SQL grouping by datetime with a maximum difference of x minutes

I have a problem with grouping my dataset in MS SQL Server.

My table looks like

# | CustomerID | SalesDate | Turnover
---| ---------- | ------------------- | ---------
1 | 1 | 2016-08-09 12:15:00 | 22.50
2 | 1 | 2016-08-09 12:17:00 | 10.00
3 | 1 | 2016-08-09 12:58:00 | 12.00
4 | 1 | 2016-08-09 13:01:00 | 55.00
5 | 1 | 2016-08-09 23:59:00 | 10.00
6 | 1 | 2016-08-10 00:02:00 | 5.00


Now I want to group the rows where the SalesDate difference to the next row is of a maximum of 5 minutes.
So that row 1 & 2, 3 & 4 and 5 & 6 are each one group.

My approach was getting the minutes with the DATEPART() function and divide the result by 5:

(DATEPART(MINUTE, SalesDate) / 5)


For row 1 and 2 the result would be 3 and grouping here would work perfectly.
But for the other rows where there is a change in the hour or even in the day part of the SalesDate, the result cannot be used for grouping.

So this is where I'm stuck. I would really appreciate, if someone could point me in the right direction.

Answer

You want to group adjacent transactions based on the timing between them.

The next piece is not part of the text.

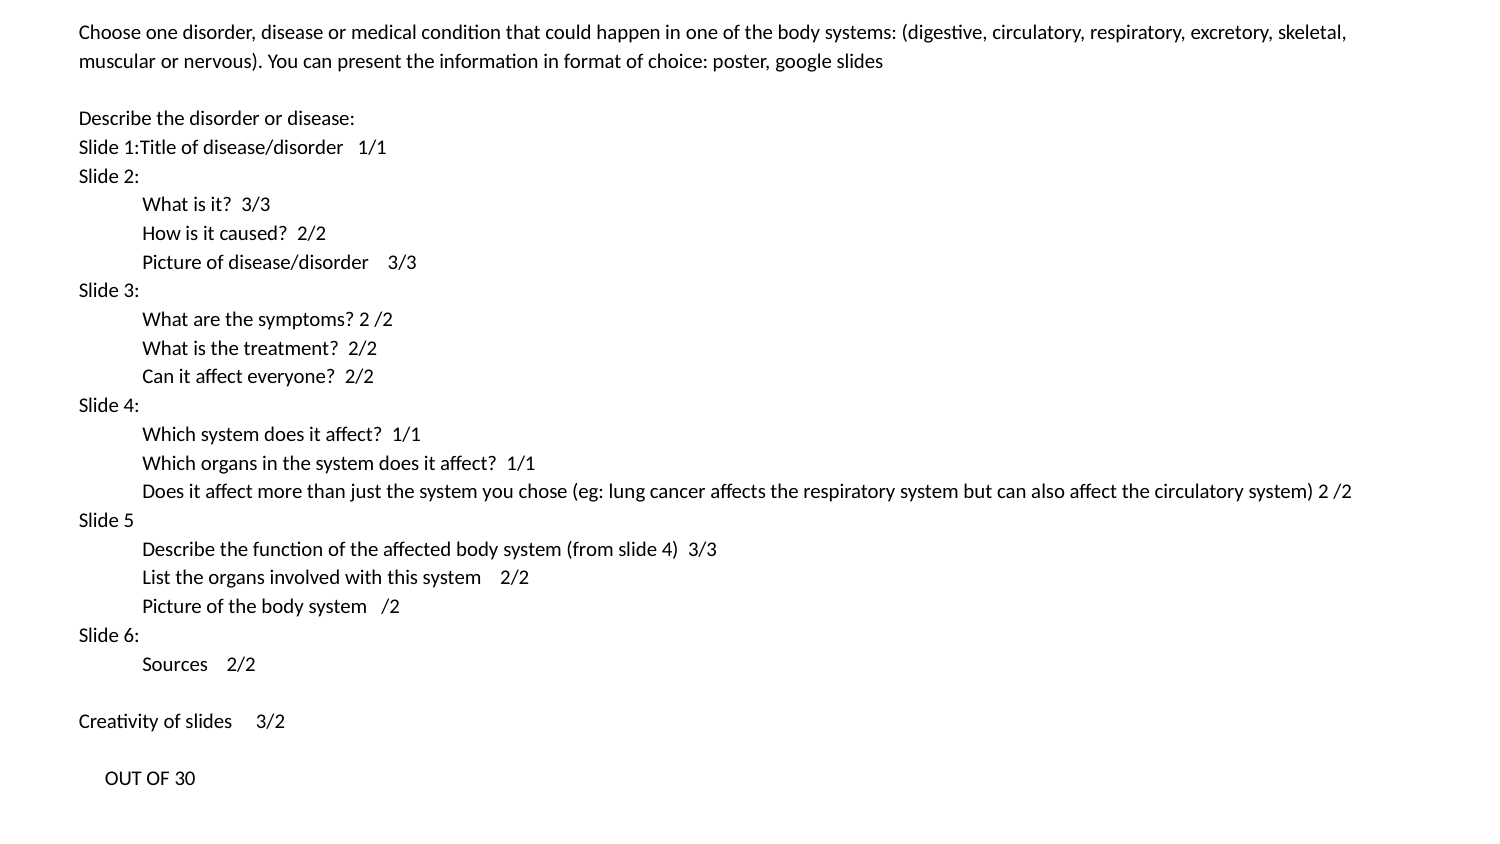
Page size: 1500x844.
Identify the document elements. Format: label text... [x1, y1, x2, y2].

list Choose one disorder, disease or medical condition that could happen in one of the body systems: (digestive, circulatory, respiratory, excretory, skeletal, muscular or nervous). You can present the information in format of choice: poster, google slides Describe the disorder or disease: Slide 1:Title of disease/disorder 1/1 Slide 2: What is it? 3/3 How is it caused? 2/2 Picture of disease/disorder 3/3 Slide 3: What are the symptoms? 2 /2 What is the treatment? 2/2 Can it affect everyone? 2/2 Slide 4: Which system does it affect? 1/1 Which organs in the system does it affect? 1/1 Does it affect more than just the system you chose (eg: lung cancer affects the respiratory system but can also affect the circulatory system) 2 /2 Slide 5 Describe the function of the affected body system (from slide 4) 3/3 List the organs involved with this system 2/2 Picture of the body system /2 Slide 6: Sources 2/2 Creativity of slides 3/2 OUT OF 30 1 [63, 0, 1428, 300]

The idea is to assign some sort of grouping identifier, and then use that for aggregation.

Here is an approach:

  • Identify group starts using lag() and date arithmetic.
  • Do a cumulative sum of the group starts to identify each group.
  • Aggregate

The query looks like this:

select customerid, min(salesdate), max(saledate), sum(turnover)
from (select t.*,
             sum(case when salesdate > dateadd(minute, 5, prev_salesdate)
                      then 1 else 0
                 end) over (partition by customerid order by salesdate) as grp
      from (select t.*,
                   lag(salesdate) over (partition by customerid order by salesdate) as prev_salesdate
            from t
           ) t
     ) t
group by customerid, grp;
Comments